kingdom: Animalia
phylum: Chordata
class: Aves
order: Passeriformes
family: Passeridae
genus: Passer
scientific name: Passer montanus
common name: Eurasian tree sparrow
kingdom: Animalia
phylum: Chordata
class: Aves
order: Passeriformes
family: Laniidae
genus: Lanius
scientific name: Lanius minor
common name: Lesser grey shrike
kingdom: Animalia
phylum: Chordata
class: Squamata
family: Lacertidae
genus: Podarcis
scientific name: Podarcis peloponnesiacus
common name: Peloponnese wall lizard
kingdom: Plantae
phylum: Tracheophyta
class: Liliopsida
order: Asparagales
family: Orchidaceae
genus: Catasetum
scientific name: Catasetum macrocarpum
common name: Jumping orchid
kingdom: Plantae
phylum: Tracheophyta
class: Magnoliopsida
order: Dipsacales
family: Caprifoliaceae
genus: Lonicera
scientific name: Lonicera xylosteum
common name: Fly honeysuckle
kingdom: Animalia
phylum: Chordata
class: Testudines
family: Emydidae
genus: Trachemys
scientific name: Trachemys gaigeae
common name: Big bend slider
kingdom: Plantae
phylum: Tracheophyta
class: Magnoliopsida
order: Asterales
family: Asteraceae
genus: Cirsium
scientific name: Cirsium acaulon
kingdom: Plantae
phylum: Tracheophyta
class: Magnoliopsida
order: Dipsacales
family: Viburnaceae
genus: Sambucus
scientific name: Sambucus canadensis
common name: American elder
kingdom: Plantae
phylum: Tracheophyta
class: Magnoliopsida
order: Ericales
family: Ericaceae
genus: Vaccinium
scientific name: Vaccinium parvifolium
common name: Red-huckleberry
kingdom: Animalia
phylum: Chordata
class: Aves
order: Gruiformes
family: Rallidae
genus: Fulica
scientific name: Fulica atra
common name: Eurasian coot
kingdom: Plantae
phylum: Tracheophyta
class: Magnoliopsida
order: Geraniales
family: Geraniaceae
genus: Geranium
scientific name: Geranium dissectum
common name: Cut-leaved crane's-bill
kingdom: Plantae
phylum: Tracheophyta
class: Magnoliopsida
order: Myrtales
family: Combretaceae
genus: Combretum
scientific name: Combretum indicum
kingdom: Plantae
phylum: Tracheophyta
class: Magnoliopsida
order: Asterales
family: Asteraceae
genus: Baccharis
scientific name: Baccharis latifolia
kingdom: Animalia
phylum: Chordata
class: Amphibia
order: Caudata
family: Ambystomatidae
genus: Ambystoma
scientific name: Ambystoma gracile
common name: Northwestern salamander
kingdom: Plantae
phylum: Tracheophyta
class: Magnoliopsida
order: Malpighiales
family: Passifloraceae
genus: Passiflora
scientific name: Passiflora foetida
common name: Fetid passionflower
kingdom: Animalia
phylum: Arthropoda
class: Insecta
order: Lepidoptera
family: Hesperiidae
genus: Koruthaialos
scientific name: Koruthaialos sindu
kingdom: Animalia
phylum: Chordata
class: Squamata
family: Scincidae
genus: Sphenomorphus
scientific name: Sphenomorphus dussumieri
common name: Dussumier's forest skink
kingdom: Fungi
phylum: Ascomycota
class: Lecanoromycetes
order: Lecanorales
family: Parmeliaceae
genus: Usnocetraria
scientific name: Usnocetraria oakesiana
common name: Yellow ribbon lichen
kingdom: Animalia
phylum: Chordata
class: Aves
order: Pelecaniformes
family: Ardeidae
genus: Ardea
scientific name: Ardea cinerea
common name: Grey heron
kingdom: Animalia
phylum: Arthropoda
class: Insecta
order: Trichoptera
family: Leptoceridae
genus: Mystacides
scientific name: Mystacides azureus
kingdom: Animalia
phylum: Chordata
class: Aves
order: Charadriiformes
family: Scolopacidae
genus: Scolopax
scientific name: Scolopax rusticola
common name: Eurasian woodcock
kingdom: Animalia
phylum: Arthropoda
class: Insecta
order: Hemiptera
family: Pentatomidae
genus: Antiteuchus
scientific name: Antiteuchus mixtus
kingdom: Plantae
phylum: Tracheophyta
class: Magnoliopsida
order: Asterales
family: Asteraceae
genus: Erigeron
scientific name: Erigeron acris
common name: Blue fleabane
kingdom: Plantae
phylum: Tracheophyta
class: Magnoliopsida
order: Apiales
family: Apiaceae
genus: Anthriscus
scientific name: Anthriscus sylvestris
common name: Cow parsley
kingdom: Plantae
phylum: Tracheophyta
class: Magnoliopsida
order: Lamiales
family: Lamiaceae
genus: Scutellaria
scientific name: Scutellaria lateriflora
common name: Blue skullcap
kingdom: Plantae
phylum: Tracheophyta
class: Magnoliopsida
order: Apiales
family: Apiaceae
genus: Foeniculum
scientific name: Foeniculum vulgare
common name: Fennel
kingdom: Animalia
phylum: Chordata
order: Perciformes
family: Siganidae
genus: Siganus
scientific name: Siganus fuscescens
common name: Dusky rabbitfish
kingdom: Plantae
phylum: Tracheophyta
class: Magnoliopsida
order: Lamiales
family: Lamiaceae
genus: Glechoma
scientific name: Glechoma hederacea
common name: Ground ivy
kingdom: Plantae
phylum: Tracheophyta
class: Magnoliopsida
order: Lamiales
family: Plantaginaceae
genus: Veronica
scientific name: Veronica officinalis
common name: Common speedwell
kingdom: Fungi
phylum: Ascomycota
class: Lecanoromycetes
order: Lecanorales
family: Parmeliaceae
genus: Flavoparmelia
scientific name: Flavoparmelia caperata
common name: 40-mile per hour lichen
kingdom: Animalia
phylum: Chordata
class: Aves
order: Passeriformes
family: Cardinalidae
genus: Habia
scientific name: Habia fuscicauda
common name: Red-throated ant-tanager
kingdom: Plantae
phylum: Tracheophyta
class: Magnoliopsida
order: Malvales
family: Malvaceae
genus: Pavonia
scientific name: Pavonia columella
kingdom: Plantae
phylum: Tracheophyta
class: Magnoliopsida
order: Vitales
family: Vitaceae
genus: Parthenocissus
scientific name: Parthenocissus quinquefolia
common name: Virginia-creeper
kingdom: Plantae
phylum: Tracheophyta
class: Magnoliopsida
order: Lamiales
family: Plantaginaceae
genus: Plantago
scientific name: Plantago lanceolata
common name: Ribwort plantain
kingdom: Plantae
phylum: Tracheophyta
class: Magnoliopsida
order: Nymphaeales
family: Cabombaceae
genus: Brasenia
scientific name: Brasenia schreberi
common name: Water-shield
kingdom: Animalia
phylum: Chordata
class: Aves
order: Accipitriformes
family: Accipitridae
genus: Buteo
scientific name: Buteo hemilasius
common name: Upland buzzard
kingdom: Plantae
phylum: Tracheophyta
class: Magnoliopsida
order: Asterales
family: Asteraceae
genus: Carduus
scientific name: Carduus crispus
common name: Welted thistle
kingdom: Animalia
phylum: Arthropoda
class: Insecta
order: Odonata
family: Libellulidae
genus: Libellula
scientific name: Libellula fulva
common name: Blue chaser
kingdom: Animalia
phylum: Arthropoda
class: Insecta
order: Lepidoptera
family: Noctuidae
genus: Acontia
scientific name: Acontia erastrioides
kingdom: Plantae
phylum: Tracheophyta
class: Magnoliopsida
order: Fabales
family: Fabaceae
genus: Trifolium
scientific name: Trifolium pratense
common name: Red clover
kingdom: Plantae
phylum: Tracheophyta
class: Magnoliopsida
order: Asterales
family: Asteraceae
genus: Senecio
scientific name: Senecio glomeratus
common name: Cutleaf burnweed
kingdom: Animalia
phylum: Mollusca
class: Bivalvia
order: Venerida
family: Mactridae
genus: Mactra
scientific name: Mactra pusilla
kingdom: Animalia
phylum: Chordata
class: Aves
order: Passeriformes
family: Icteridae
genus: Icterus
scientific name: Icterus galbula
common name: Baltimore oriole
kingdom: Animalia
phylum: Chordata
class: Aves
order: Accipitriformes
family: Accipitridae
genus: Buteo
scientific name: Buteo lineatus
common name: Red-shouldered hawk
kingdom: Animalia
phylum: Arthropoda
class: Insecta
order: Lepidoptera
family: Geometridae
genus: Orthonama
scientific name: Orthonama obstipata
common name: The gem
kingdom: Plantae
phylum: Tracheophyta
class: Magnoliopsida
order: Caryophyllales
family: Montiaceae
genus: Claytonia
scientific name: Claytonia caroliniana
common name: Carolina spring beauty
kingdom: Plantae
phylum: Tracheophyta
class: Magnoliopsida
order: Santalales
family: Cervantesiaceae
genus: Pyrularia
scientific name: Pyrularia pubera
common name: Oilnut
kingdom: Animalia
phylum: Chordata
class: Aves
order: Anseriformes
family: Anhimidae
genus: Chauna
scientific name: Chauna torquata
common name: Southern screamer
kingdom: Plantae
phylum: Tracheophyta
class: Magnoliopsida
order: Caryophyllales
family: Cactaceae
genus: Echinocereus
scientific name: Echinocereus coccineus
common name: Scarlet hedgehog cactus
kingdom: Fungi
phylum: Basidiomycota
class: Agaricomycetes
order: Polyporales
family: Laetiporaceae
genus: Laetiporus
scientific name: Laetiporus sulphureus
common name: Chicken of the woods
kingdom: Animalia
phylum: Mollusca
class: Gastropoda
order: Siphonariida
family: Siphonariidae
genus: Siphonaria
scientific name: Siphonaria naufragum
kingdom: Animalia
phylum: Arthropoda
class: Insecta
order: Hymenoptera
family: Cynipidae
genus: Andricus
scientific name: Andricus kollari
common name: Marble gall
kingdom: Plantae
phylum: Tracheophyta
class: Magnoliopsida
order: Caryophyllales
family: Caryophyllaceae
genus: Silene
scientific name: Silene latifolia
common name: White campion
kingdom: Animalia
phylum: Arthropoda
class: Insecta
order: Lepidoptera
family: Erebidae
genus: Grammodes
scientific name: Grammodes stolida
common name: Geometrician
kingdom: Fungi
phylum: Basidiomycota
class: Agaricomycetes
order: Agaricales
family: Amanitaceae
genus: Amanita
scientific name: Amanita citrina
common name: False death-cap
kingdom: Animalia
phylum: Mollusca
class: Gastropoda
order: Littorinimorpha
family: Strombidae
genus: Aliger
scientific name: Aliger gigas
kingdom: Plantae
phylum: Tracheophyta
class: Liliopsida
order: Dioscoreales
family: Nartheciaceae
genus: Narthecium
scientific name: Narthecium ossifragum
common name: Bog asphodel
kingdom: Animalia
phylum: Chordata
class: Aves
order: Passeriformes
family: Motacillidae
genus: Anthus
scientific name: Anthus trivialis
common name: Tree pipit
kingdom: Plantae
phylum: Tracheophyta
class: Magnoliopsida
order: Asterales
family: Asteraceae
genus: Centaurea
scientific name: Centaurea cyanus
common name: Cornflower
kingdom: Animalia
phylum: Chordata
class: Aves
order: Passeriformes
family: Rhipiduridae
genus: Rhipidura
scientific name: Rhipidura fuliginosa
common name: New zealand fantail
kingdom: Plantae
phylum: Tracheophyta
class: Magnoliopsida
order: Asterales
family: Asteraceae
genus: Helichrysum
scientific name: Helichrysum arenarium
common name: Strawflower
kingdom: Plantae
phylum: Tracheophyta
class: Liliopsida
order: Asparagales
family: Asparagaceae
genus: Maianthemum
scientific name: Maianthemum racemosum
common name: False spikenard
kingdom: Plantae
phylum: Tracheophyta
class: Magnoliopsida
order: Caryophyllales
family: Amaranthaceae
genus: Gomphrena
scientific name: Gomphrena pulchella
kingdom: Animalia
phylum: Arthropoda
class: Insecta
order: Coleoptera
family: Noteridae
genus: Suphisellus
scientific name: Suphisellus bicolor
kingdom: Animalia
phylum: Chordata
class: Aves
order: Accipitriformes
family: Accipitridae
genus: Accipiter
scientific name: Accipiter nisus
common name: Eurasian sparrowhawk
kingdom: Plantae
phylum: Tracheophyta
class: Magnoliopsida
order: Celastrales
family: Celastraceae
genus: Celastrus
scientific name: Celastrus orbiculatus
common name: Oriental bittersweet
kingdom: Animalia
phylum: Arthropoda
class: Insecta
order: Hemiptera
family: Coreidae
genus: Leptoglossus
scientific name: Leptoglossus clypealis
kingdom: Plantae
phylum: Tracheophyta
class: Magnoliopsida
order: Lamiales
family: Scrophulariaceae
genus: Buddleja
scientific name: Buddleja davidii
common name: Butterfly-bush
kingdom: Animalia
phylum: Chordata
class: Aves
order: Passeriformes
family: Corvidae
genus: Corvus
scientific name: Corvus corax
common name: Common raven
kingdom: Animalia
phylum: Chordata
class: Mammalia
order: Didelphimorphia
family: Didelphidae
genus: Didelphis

◆ The task:
Replace "common name" with "vernacular name" in the items from the first line through the line with "genus: Catasetum", and give those lines again with nothing else changed.

◆ The answer:
kingdom: Animalia
phylum: Chordata
class: Aves
order: Passeriformes
family: Passeridae
genus: Passer
scientific name: Passer montanus
vernacular name: Eurasian tree sparrow
kingdom: Animalia
phylum: Chordata
class: Aves
order: Passeriformes
family: Laniidae
genus: Lanius
scientific name: Lanius minor
vernacular name: Lesser grey shrike
kingdom: Animalia
phylum: Chordata
class: Squamata
family: Lacertidae
genus: Podarcis
scientific name: Podarcis peloponnesiacus
vernacular name: Peloponnese wall lizard
kingdom: Plantae
phylum: Tracheophyta
class: Liliopsida
order: Asparagales
family: Orchidaceae
genus: Catasetum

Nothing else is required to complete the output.